Stored dataset items:

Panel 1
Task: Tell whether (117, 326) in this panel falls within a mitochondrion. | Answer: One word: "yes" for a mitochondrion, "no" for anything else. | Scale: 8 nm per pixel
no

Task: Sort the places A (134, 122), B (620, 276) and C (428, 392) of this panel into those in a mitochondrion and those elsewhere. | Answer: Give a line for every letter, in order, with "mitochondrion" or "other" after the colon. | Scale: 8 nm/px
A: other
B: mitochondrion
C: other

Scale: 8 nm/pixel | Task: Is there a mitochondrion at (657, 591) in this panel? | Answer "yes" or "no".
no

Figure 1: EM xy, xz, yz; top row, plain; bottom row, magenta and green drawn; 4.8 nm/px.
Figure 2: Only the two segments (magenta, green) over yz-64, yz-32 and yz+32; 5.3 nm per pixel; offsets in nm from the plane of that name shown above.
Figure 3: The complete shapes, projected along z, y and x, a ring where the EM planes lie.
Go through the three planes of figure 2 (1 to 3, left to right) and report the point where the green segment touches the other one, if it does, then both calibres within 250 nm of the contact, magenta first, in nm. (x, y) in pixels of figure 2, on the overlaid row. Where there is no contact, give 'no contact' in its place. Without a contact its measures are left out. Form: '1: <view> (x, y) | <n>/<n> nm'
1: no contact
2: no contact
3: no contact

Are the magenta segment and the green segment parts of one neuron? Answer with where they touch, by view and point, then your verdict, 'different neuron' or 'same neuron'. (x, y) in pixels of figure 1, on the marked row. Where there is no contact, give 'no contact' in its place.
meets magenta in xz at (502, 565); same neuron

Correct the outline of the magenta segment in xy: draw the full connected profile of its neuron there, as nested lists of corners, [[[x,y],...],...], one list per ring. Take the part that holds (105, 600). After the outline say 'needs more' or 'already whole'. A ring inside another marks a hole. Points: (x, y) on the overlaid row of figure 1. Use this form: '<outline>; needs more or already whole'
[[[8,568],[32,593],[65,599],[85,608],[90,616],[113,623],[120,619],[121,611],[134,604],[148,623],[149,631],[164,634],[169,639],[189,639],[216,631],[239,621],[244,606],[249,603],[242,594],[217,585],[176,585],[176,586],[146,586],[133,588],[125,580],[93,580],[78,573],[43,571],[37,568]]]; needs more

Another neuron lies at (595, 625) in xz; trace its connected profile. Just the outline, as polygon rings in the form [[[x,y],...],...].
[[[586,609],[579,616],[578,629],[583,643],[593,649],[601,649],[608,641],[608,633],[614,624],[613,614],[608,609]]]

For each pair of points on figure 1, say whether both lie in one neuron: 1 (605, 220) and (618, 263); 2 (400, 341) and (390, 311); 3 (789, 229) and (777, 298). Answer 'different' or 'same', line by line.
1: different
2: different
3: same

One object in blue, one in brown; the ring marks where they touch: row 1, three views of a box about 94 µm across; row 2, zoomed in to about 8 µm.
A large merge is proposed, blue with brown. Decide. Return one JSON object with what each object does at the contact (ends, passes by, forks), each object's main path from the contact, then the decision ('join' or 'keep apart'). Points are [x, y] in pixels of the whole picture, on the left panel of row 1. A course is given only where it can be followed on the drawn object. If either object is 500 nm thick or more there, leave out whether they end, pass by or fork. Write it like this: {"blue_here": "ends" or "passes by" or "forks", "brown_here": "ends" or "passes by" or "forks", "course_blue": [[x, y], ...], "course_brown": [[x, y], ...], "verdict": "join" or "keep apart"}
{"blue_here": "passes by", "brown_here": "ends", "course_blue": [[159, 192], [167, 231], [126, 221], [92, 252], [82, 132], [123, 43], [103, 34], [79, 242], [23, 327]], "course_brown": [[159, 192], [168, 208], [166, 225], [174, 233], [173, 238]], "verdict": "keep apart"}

---

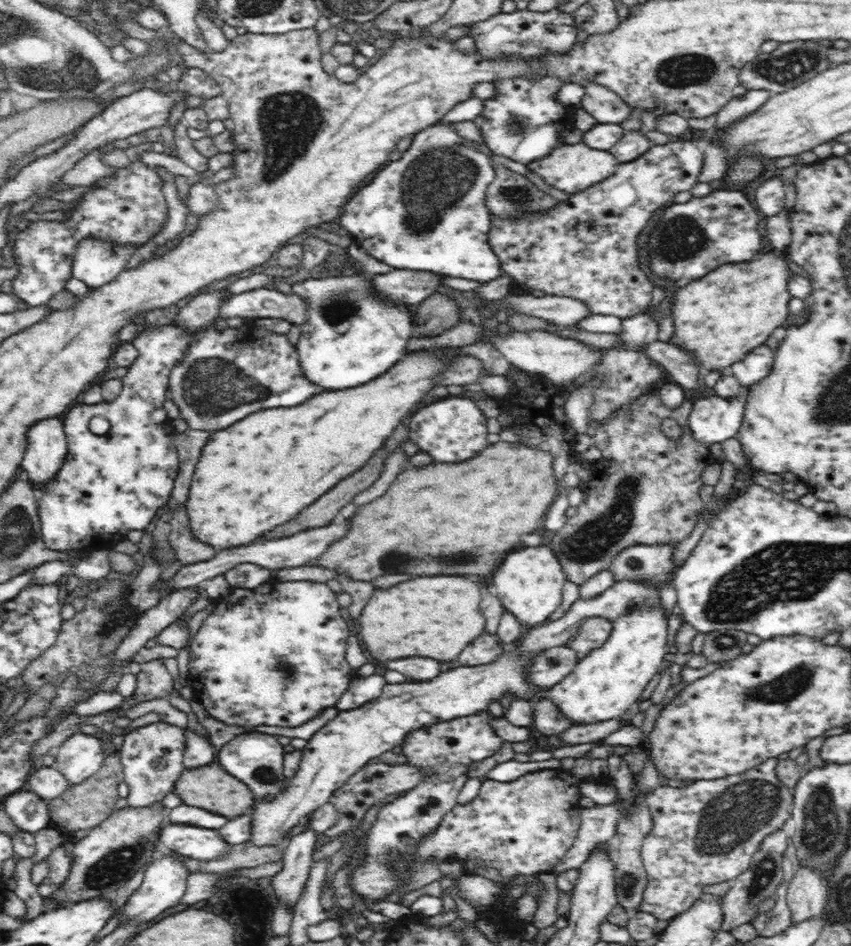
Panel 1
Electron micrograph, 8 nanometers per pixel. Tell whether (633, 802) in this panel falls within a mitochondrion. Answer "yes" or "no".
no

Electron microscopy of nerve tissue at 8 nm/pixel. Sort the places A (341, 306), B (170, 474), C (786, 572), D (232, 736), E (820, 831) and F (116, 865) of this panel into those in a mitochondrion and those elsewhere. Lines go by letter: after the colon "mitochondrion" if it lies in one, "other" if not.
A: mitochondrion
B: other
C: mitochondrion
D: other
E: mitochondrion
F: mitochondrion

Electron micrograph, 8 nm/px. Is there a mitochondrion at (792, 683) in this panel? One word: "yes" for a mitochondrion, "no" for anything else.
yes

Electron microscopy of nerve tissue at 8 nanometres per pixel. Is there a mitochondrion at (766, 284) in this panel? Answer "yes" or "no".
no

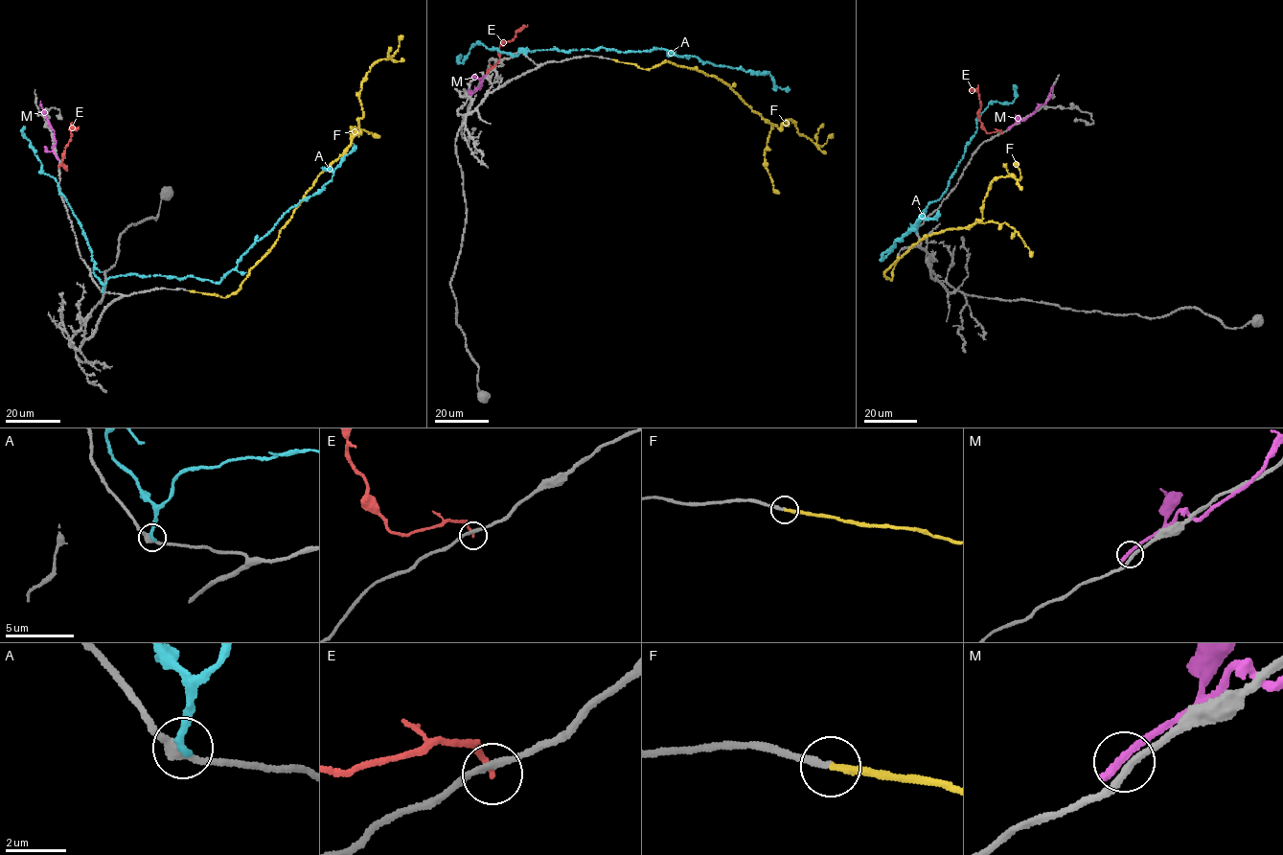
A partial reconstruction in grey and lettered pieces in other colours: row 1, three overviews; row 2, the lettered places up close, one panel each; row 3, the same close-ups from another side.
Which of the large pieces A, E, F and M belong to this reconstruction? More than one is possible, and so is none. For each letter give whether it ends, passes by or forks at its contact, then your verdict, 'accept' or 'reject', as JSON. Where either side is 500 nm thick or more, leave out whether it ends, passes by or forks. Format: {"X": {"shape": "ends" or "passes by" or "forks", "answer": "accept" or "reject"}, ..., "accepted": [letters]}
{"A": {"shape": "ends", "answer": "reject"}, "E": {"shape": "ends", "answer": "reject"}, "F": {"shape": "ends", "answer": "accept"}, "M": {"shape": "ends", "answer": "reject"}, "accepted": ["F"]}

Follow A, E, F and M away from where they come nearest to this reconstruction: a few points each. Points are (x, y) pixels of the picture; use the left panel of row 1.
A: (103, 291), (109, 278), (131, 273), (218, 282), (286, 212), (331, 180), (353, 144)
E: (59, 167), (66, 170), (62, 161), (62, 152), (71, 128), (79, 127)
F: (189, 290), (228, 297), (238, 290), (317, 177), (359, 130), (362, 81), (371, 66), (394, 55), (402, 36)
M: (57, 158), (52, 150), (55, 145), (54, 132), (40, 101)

→ WHAT TO WORK ON:
Although the records above contain pictures, the copy should not; retype exactly the lines from the one containing "Electron micrograph, 8 nanometers" through the one containing "A partial reconstruction".

→ EXERCISE OUTPUT:
Electron micrograph, 8 nanometers per pixel. Tell whether (633, 802) in this panel falls within a mitochondrion. Answer "yes" or "no".
no

Electron microscopy of nerve tissue at 8 nm/pixel. Sort the places A (341, 306), B (170, 474), C (786, 572), D (232, 736), E (820, 831) and F (116, 865) of this panel into those in a mitochondrion and those elsewhere. Lines go by letter: after the colon "mitochondrion" if it lies in one, "other" if not.
A: mitochondrion
B: other
C: mitochondrion
D: other
E: mitochondrion
F: mitochondrion

Electron micrograph, 8 nm/px. Is there a mitochondrion at (792, 683) in this panel? One word: "yes" for a mitochondrion, "no" for anything else.
yes

Electron microscopy of nerve tissue at 8 nanometres per pixel. Is there a mitochondrion at (766, 284) in this panel? Answer "yes" or "no".
no

A partial reconstruction in grey and lettered pieces in other colours: row 1, three overviews; row 2, the lettered places up close, one panel each; row 3, the same close-ups from another side.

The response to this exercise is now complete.